▶ [SELECTED PASSAGE]:
You can call it a purple platypus if you want, but it's irrelevant to the matter under discussion, i.e., whether there is a functional reason to paint the ends of a jo so that you can tell one end from the other. Can you name a kata where the ends of the jo are differentiated, such that only one end can be used for a given technique? No? Then there's no need to mark a "this end" and a "that end", no matter what the antecedents may be.

Flintstone
07-28-2010, 08:28 AM
You can call it a purple platypus if you want, but it's irrelevant to the matter under discussion, i.e., whether there is a functional reason to paint the ends of a jo so that you can tell one end from the other. Can you name a kata where the ends of the jo are differentiated, such that only one end can be used for a given technique? No? Then there's no need to mark a "this end" and a "that end", no matter what the antecedents may be.
Shall I repost my list?

cguzik
07-28-2010, 08:39 AM
Keith,
Those are excellent points. Thanks for highlighting them.
Chris

RED
07-28-2010, 10:31 AM
Regardless of whether or not it is useful to have colored tips, they are very pretty. Thanks for sharing.

OwlMatt
07-29-2010, 08:47 AM
You can call it a purple platypus if you want, but it's irrelevant to the matter under discussion, i.e., whether there is a functional reason to paint the ends of a jo so that you can tell one end from the other.
On the contrary, what I said was very relevant and made a very real distinction. You can refute it if you want- in fact, please do; this is what good discussion is all about- but to carelessly dismiss it as meaningless semantics doesn't get anyone anywhere.
Can you name a kata where the ends of the jo are differentiated, such that only one end can be used for a given technique? No? Then there's no need to mark a "this end" and a "that end", no matter what the antecedents may be.

▶ [WHAT YOU WILL DO]:
**A.** Copy out the part of the forum thread on painted jo ends starting at "Shall I repost" and ending at "Thanks for sharing.".
**B.** Extend the forum discussion about marking the ends of a jo, picking up after its last post.

▶ [INFORMATION SHOWN]:
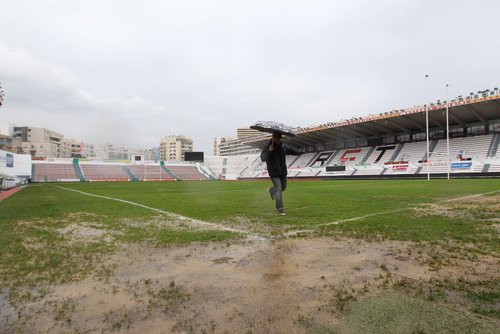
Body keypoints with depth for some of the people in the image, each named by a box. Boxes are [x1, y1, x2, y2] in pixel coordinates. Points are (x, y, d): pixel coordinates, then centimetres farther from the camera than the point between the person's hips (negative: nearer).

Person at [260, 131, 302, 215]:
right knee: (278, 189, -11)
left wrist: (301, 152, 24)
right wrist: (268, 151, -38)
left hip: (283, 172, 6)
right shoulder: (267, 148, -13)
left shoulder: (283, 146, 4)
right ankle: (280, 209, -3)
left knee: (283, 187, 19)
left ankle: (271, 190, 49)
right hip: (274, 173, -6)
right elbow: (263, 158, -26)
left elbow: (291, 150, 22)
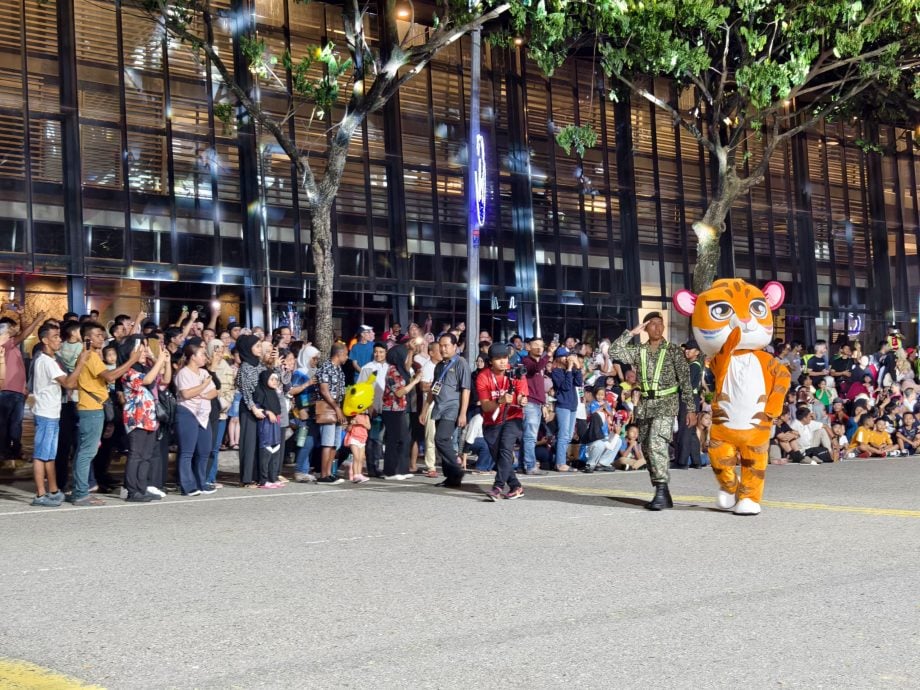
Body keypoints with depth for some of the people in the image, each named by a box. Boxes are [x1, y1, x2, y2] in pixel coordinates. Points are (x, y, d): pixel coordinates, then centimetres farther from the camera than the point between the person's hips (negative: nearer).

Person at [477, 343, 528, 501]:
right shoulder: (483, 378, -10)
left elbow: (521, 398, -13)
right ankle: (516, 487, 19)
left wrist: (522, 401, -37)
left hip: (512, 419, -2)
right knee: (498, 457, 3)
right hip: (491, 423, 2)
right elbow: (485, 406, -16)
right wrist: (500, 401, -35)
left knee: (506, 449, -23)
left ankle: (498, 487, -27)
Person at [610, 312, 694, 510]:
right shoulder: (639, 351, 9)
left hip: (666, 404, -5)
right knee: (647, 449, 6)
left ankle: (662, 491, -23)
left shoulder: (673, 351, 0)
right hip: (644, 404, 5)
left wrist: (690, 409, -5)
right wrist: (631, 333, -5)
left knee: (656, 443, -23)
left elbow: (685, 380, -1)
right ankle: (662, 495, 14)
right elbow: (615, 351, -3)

▶ [PER-TASK OUTPUTS]:
**A.**
Shall I repost my list?

cguzik
07-28-2010, 08:39 AM
Keith,
Those are excellent points. Thanks for highlighting them.
Chris

RED
07-28-2010, 10:31 AM
Regardless of whether or not it is useful to have colored tips, they are very pretty. Thanks for sharing.

**B.**
A kata, in and of itself, differentiates nothing. It is a sequence of movements with no mind of its own. Move here, tsuki, block, yokomen, etc. To find out whether or not a kata favors one end of the jo in a certain way, one would either have to study it extensively or try doing it with a marked jo. I have already admitted that I have attempted neither, so I have no concrete evidence to prove anything to you. But I think it would be interesting to look into, and my sensei indicates that it might be quite revealing.

lbb
07-29-2010, 09:10 AM
A kata, in and of itself, differentiates nothing. It is a sequence of movements with no mind of its own. Move here, tsuki, block, yokomen, etc.

I disagree with this statement profoundly and fundamentally. That being the case, I don't think we have sufficient common points to continue this discussion.

Carsten Möllering
07-29-2010, 11:12 AM
Hm, when using a jo I don't look at it. Neither when doing aikijo nor when doin jo jutsu.
So I wouldn't see or recognize colours on it while using it.

Second: In most dojo I know, the only colours - black and white left aside - can be found if shomen is decorated with flowers.
A coloured jo would be very "disturbing".
(I think most dojo I know, would offer the owner of a coloured jo one of the dojo-weapons. Very politely, but firmly.)

Third in our training we "exchange" the ends of the jo. There are a lot of such changes. They seem typical because a jo is not a yari or naginata or bo.

At last: My own weapons have been expensive and are handmade. I would regret it if the colour of someones jo would rub off on them.

(I've never seen a coloured jo in all those years. Isn't this more playing then practicing?)
Carsten

lbb
07-29-2010, 12:40 PM
Shall I repost my list?

With respect, I don't think your list is relevant to what I'm saying here. it didn't convince me that a jo should have a permanent "this end" and "that end" last time, and I haven't heard anything since to change my mind.

Flintstone
07-29-2010, 04:04 PM
Second: In most dojo I know, the only colours - black and white left aside - can be found if shomen is decorated with flowers.
Then we should mark traditional dojo in traditional arts as being "distracting".

Flintstone
07-29-2010, 04:06 PM
With respect, I don't think your list is relevant to what I'm saying here. it didn't convince me that a jo should have a permanent "this end" and "that end" last time, and I haven't heard anything since to change my mind.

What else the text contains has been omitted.